Data provided

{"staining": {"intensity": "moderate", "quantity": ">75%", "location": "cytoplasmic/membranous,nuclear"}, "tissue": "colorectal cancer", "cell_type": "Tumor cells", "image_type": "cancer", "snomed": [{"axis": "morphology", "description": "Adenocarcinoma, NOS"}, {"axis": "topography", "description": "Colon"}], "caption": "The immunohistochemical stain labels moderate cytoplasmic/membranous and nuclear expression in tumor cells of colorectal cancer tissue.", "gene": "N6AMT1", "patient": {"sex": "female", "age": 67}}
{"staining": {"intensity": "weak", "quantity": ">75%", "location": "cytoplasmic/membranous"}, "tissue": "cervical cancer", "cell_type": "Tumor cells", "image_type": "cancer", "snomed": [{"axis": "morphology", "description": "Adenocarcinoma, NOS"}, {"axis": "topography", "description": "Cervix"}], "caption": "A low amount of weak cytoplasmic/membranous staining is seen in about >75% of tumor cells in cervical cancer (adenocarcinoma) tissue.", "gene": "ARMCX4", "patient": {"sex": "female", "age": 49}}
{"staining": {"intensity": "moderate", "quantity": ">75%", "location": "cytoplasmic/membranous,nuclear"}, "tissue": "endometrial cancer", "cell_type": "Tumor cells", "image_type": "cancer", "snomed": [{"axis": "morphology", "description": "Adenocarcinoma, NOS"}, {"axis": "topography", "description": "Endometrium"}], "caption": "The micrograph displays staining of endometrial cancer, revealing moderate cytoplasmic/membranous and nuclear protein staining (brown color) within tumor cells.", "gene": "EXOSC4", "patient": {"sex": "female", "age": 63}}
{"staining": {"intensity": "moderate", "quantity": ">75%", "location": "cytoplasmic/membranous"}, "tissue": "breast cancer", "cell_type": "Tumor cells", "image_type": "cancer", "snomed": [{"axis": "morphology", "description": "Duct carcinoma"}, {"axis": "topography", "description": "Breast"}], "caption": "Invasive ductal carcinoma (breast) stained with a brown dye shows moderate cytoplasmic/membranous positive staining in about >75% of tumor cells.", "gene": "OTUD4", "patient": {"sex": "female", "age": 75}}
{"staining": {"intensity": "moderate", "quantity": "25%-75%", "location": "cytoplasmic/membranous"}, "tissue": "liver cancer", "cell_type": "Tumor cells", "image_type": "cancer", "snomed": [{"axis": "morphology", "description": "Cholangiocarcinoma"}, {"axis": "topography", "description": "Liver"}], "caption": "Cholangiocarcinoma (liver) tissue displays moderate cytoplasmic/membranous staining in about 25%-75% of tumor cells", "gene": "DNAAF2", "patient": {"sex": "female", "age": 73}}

Work request
Every line of the data above belongs in the answer, unchanged.

Task result
{"staining": {"intensity": "moderate", "quantity": ">75%", "location": "cytoplasmic/membranous,nuclear"}, "tissue": "colorectal cancer", "cell_type": "Tumor cells", "image_type": "cancer", "snomed": [{"axis": "morphology", "description": "Adenocarcinoma, NOS"}, {"axis": "topography", "description": "Colon"}], "caption": "The immunohistochemical stain labels moderate cytoplasmic/membranous and nuclear expression in tumor cells of colorectal cancer tissue.", "gene": "N6AMT1", "patient": {"sex": "female", "age": 67}}
{"staining": {"intensity": "weak", "quantity": ">75%", "location": "cytoplasmic/membranous"}, "tissue": "cervical cancer", "cell_type": "Tumor cells", "image_type": "cancer", "snomed": [{"axis": "morphology", "description": "Adenocarcinoma, NOS"}, {"axis": "topography", "description": "Cervix"}], "caption": "A low amount of weak cytoplasmic/membranous staining is seen in about >75% of tumor cells in cervical cancer (adenocarcinoma) tissue.", "gene": "ARMCX4", "patient": {"sex": "female", "age": 49}}
{"staining": {"intensity": "moderate", "quantity": ">75%", "location": "cytoplasmic/membranous,nuclear"}, "tissue": "endometrial cancer", "cell_type": "Tumor cells", "image_type": "cancer", "snomed": [{"axis": "morphology", "description": "Adenocarcinoma, NOS"}, {"axis": "topography", "description": "Endometrium"}], "caption": "The micrograph displays staining of endometrial cancer, revealing moderate cytoplasmic/membranous and nuclear protein staining (brown color) within tumor cells.", "gene": "EXOSC4", "patient": {"sex": "female", "age": 63}}
{"staining": {"intensity": "moderate", "quantity": ">75%", "location": "cytoplasmic/membranous"}, "tissue": "breast cancer", "cell_type": "Tumor cells", "image_type": "cancer", "snomed": [{"axis": "morphology", "description": "Duct carcinoma"}, {"axis": "topography", "description": "Breast"}], "caption": "Invasive ductal carcinoma (breast) stained with a brown dye shows moderate cytoplasmic/membranous positive staining in about >75% of tumor cells.", "gene": "OTUD4", "patient": {"sex": "female", "age": 75}}
{"staining": {"intensity": "moderate", "quantity": "25%-75%", "location": "cytoplasmic/membranous"}, "tissue": "liver cancer", "cell_type": "Tumor cells", "image_type": "cancer", "snomed": [{"axis": "morphology", "description": "Cholangiocarcinoma"}, {"axis": "topography", "description": "Liver"}], "caption": "Cholangiocarcinoma (liver) tissue displays moderate cytoplasmic/membranous staining in about 25%-75% of tumor cells", "gene": "DNAAF2", "patient": {"sex": "female", "age": 73}}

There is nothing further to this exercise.